- _Task directions_
Report the count of lines containing the word "decorative" in these records, with no other text.

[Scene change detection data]
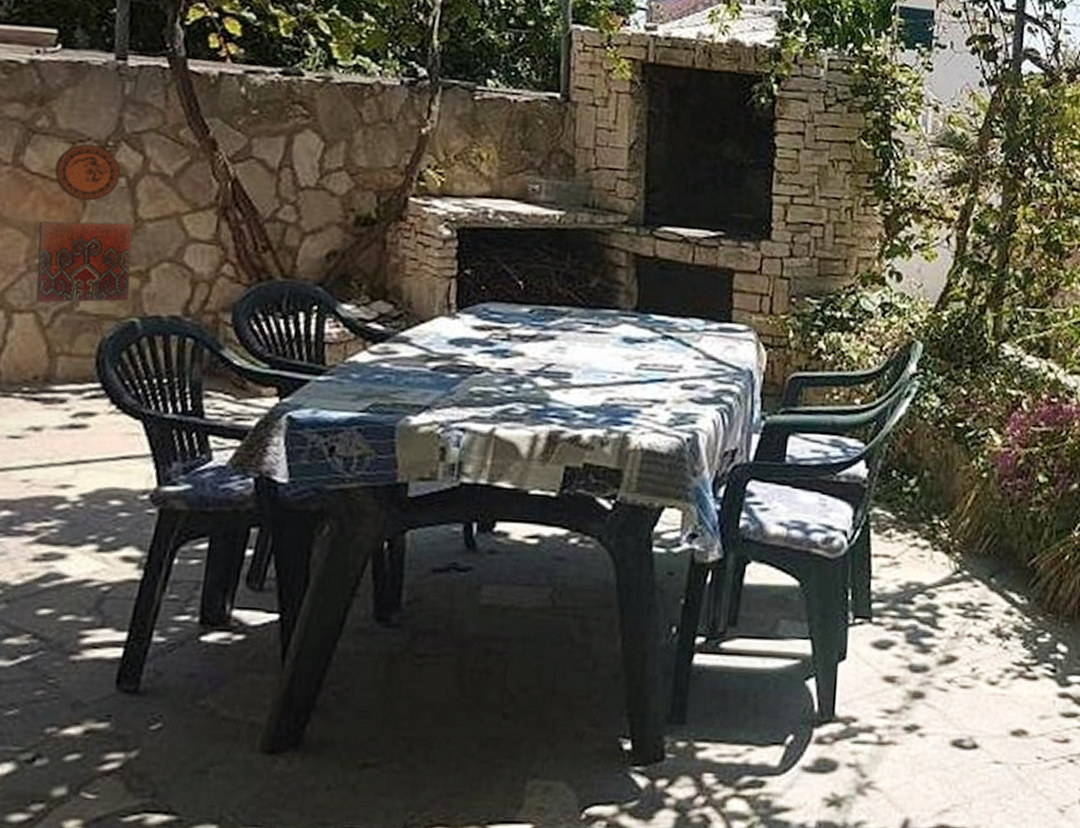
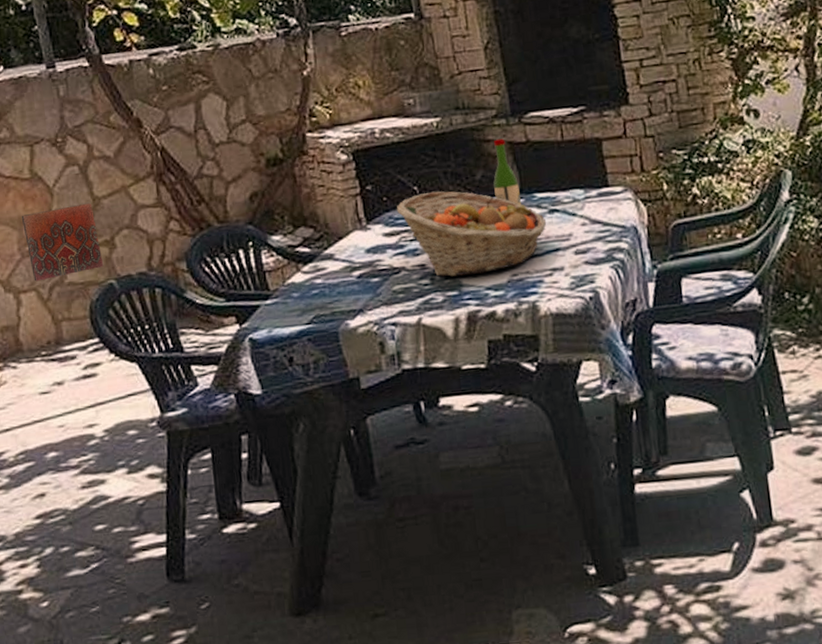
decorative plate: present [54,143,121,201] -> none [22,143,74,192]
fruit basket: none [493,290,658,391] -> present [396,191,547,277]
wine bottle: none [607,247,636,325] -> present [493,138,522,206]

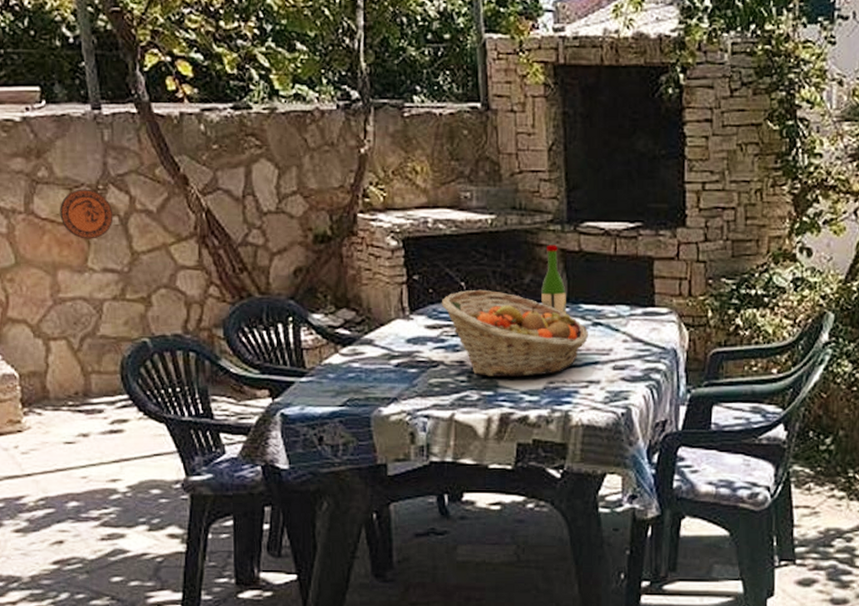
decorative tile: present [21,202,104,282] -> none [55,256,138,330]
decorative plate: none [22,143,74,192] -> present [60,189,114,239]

- _Response to this task_
3